INFORMATION SUPPLIED -
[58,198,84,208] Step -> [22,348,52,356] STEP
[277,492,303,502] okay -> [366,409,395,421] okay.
==
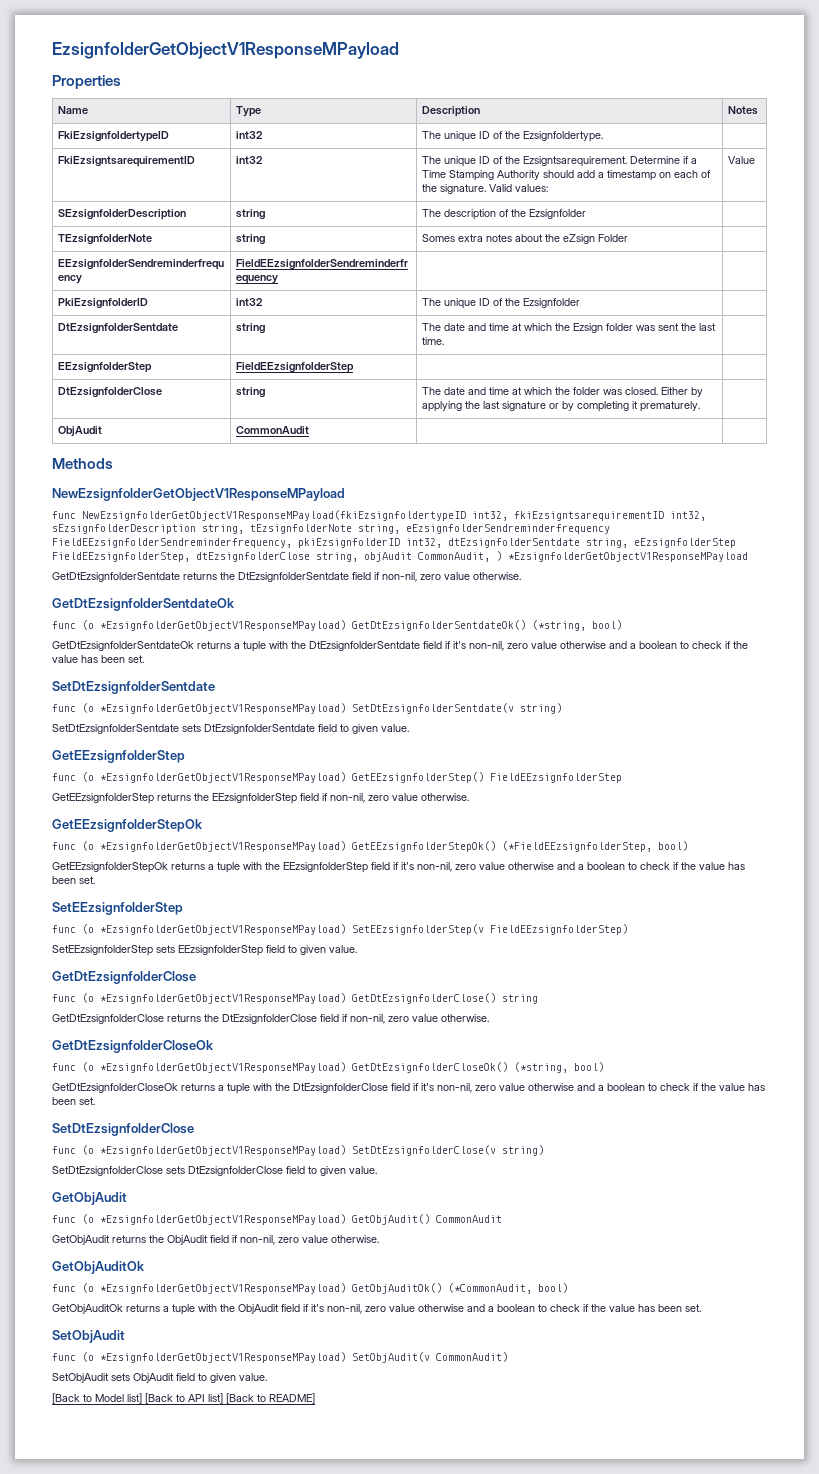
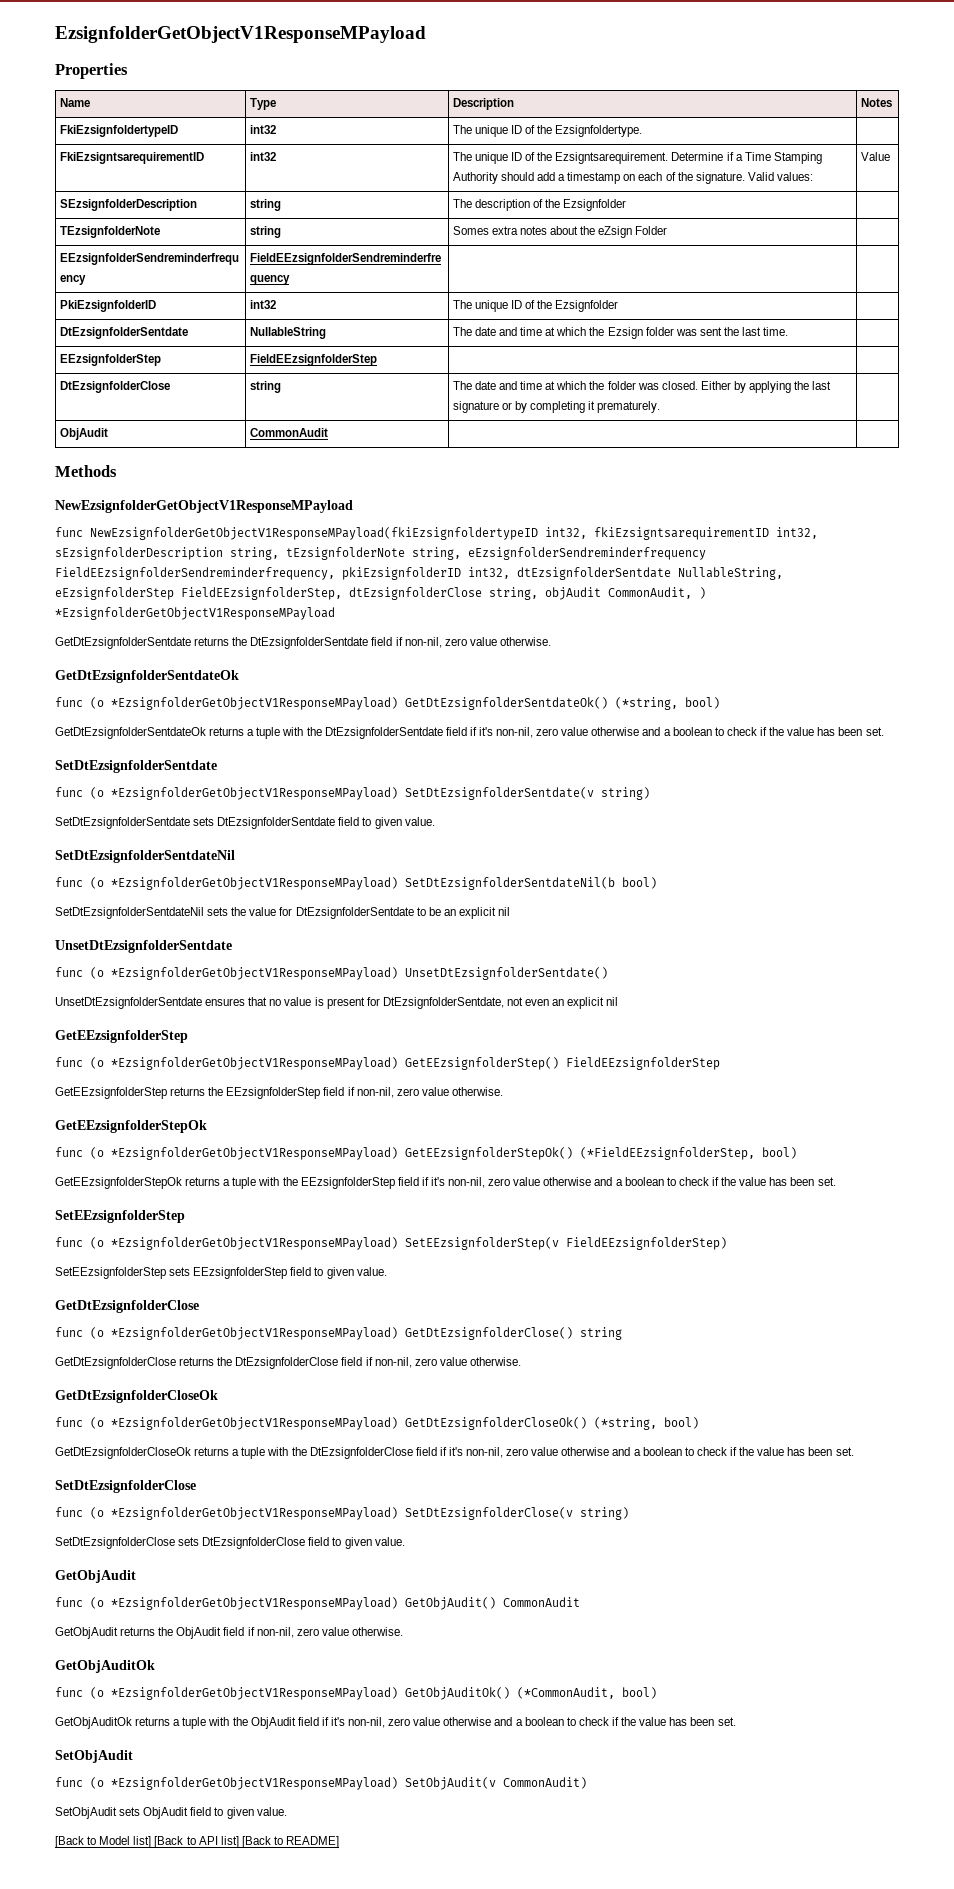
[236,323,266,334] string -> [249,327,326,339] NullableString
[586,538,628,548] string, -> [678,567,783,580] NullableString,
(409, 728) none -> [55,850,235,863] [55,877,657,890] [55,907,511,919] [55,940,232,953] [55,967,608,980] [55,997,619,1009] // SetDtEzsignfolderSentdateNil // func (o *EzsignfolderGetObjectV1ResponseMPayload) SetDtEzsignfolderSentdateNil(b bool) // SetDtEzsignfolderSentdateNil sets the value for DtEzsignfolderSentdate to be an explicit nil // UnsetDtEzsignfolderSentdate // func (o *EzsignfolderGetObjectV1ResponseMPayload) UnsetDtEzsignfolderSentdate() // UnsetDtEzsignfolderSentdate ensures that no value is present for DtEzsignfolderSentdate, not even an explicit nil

JOB ITEM - Within the records, count the lines that include the word "NullableString". Answer with the number only.

EXERCISE OUTPUT - 2